> _WHAT YOU WILL DO_
Reproduce the entries word for word, starting at the very beginning and ending with the line that contains "lightweight", including that line.

*** RECORDS FOR PROCESSING

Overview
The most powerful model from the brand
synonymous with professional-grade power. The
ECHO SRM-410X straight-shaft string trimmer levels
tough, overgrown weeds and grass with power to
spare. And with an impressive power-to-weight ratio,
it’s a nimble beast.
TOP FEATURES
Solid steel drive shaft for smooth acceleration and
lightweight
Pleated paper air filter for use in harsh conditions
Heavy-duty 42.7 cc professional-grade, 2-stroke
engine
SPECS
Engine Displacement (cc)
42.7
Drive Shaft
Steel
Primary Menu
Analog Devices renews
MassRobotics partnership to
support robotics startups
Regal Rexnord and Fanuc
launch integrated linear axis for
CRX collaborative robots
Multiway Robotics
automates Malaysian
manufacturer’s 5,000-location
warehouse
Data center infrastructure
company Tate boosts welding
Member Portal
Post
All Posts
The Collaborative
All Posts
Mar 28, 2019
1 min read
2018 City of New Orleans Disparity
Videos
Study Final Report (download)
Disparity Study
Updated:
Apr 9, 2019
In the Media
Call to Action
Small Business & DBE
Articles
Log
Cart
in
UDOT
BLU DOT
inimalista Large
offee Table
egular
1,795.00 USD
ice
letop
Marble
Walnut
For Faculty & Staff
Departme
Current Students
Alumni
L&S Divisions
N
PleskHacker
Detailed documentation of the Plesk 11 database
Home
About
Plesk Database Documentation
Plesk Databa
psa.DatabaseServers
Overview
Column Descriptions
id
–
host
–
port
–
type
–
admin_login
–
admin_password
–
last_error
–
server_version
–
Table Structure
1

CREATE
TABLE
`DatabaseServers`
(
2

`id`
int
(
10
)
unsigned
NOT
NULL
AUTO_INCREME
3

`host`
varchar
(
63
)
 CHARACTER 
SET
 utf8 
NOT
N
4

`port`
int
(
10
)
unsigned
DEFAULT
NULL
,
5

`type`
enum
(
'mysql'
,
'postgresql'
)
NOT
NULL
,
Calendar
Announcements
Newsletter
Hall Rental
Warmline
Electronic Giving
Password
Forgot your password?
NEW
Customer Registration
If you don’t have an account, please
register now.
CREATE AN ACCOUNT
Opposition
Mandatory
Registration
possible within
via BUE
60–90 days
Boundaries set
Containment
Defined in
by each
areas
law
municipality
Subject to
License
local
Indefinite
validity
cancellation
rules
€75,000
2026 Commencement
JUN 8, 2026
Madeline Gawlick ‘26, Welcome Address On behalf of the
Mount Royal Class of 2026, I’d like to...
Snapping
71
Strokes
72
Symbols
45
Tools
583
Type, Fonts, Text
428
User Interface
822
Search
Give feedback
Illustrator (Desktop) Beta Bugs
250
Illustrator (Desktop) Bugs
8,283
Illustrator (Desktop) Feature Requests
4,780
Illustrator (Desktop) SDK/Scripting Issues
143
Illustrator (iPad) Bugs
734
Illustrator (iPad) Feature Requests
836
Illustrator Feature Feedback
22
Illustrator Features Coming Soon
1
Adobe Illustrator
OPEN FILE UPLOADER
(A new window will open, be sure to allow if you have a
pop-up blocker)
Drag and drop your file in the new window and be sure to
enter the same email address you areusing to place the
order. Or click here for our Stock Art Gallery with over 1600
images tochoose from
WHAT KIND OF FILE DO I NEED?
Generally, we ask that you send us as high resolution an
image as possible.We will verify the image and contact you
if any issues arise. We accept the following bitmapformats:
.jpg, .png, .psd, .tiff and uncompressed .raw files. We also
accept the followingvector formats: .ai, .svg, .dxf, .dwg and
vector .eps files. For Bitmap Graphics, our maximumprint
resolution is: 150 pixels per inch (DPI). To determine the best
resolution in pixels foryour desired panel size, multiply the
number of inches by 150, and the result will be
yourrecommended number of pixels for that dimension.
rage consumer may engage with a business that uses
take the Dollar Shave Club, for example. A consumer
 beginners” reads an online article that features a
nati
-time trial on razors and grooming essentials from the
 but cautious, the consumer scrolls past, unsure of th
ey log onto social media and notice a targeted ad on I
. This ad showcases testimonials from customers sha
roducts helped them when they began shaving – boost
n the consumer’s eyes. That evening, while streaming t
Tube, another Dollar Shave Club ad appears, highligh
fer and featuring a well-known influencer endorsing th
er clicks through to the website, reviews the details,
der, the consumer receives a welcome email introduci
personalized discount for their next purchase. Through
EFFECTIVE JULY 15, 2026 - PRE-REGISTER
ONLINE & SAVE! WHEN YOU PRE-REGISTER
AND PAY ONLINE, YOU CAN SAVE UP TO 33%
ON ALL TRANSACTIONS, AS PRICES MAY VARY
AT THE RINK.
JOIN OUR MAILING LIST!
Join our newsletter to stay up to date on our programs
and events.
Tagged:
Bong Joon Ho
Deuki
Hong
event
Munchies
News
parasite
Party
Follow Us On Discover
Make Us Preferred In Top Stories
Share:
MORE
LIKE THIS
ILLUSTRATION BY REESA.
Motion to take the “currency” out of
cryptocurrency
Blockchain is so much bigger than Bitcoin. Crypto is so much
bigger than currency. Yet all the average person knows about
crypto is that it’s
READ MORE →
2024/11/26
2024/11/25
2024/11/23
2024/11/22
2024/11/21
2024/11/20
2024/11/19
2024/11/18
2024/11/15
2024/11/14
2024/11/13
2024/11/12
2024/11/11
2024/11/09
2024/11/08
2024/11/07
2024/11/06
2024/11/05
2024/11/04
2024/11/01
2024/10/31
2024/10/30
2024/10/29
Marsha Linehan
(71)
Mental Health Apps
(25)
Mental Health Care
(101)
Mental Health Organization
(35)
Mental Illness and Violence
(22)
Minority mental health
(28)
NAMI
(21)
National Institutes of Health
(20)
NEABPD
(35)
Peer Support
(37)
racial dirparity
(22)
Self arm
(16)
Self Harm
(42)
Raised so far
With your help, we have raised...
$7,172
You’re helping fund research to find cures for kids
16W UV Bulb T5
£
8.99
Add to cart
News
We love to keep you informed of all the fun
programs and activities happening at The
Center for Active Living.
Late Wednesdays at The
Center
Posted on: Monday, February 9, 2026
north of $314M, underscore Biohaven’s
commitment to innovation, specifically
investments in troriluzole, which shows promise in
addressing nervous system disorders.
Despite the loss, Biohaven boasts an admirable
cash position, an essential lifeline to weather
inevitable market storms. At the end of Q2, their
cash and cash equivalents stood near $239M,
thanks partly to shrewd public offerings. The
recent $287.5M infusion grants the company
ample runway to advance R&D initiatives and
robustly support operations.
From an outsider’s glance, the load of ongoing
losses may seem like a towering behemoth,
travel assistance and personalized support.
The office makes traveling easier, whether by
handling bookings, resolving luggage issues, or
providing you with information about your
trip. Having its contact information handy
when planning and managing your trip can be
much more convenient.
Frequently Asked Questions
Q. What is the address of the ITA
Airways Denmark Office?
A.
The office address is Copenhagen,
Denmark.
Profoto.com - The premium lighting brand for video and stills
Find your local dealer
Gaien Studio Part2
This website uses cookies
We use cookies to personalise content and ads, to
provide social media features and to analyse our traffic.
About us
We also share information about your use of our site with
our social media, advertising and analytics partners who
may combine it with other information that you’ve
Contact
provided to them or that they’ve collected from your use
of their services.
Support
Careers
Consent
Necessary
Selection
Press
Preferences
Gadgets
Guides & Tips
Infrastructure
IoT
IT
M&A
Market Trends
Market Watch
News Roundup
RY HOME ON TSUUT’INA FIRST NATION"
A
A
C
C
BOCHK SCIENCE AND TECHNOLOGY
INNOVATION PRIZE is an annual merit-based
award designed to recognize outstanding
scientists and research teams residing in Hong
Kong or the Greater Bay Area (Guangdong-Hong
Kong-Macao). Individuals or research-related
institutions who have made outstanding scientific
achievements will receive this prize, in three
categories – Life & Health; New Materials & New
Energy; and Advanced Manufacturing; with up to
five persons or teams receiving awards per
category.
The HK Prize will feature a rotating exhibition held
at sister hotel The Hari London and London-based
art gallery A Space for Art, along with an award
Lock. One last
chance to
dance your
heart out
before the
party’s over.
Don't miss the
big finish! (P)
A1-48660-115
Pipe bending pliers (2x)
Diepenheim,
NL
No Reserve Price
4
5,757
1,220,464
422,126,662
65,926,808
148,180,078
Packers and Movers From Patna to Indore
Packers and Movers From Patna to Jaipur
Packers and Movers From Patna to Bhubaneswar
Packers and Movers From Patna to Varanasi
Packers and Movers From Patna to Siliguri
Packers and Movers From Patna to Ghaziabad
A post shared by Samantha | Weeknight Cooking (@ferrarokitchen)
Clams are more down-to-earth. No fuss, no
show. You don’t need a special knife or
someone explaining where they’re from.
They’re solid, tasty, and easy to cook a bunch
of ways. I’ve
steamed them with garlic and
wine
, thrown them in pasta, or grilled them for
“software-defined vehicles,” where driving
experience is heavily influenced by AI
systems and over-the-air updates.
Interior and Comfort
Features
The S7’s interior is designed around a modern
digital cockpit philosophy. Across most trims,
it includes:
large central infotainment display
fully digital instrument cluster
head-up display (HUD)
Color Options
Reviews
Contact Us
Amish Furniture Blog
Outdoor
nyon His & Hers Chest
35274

******

> _SOLVED PROBLEM_
Overview
The most powerful model from the brand
synonymous with professional-grade power. The
ECHO SRM-410X straight-shaft string trimmer levels
tough, overgrown weeds and grass with power to
spare. And with an impressive power-to-weight ratio,
it’s a nimble beast.
TOP FEATURES
Solid steel drive shaft for smooth acceleration and
lightweight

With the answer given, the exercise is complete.